Fora isso, é vedada a autorização de licença para outros meios. No caso da servidora, o Ibama considerou que, além de violar gravemente a legislação de regência, ela demonstra a intenção em conceder o documento infringindo a norma legal, uma vez que, “à época dos fatos, era responsável pelo Cetas, possuindo larga experiência da função”.
Autorizações ilegais
O Correio apurou que Adriana da Silva autorizou, também, a entrega de outras quatro cobras de espécie corn snake, dos Estados Unidos. As licenças foram emitidas em 13 de fevereiro de 2018 e em 19 de fevereiro de 2019, respectivamente.

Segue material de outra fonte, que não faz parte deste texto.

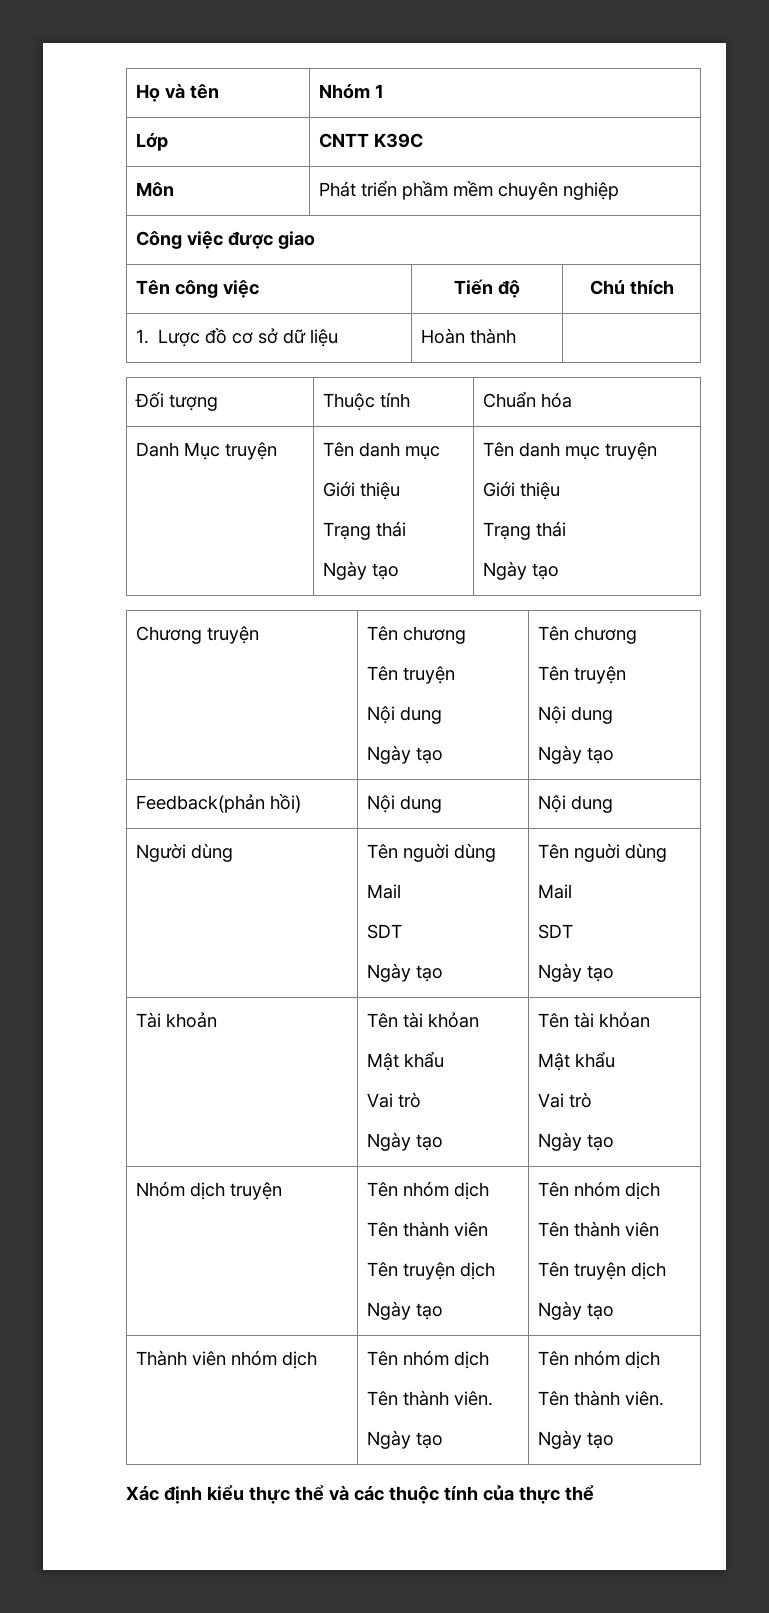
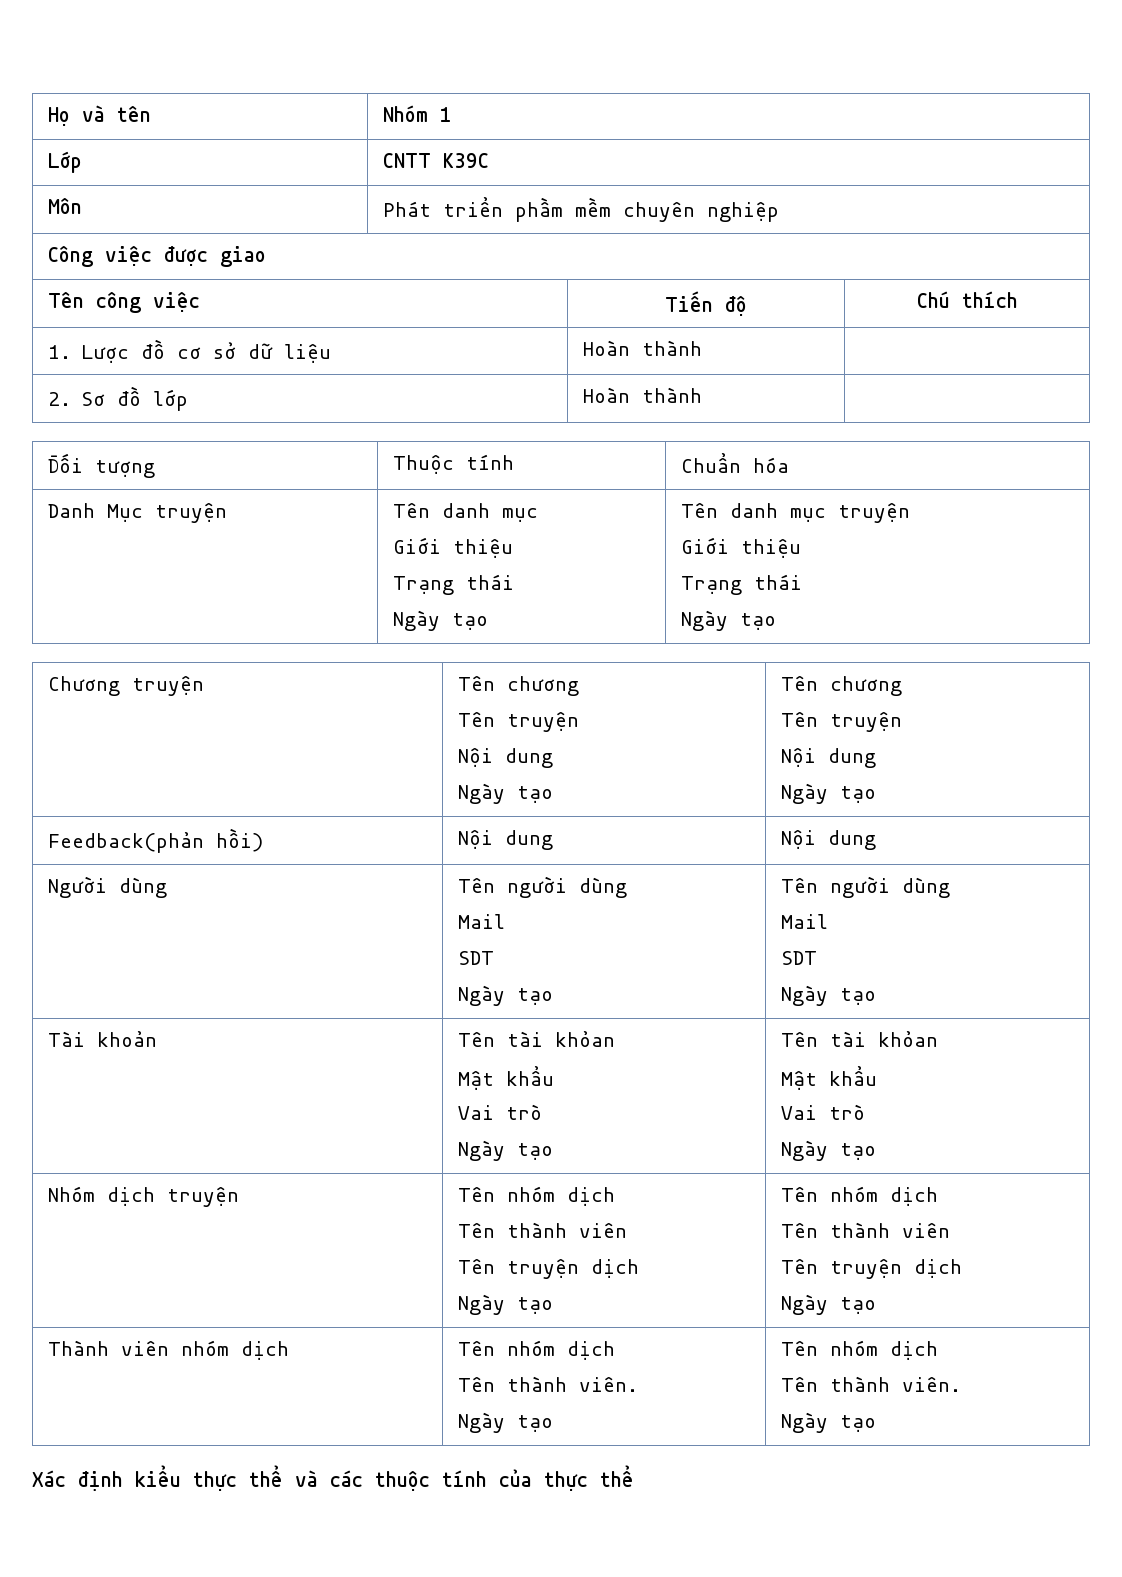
(516, 336) none -> [47,386,188,411] [582,387,702,403] // 2. Sơ đồ lớp | Hoàn thành |
[402,843,449,862] nguời -> [506,876,567,898] người
[573,843,620,862] nguời -> [829,876,890,898] người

Ficou comprovado que a prática ilegal cometida pela servidora havia beneficiado pessoas próximas, como a manicure dela, que recebeu um mico-estrela, e a amiga do namorado, que conseguiu a autorização para a criação de dois papagaios.
Em declaração ao órgão, a manicure alegou que ela e Adriana são amigas e que o animal foi entregue como uma forma de ajudá-la no enfrentamento a uma depressão. No caso da outra mulher, a justificativa era a vontade de ter papagaios.
A servidora está afastada das funções até a conclusão das investigações. Ela está proibida de comparecer nas dependências do órgão, salvo para prestar depoimento em processo disciplinar, bem como o impedimento para acessar sistemas do Ibama. Na sexta-feira passada, o instituto afastou um outro funcionário, também lotado no Cetas, por suposto envolvimento no caso da naja. Até o fechamento desta edição, a reportagem não havia localizado a defesa de Adriana Mascarenhas. O espaço está aberto para manifestação.
Serpente norte-americana
Após ser um dos alvos da Operação Snake, deflagrada pela PCDF na quinta-feira passada, Nelson Júnior prestou depoimento na delegacia e afirmou que havia recebido uma serpente, corn snake, de presente.
Habeas corpus
» A advogada de defesa de Gabriel Ribeiro (amigo de Pedro Henrique), Amanda Bedaqui, informou à reportagem que entrou, ontem, com um pedido de habeas corpus.
» O jovem está na carceragem da Divisão de Controle e Custódia de Presos (DCCP), onde ficam os presos provisórios. Ele deve permanecer no local até domingo.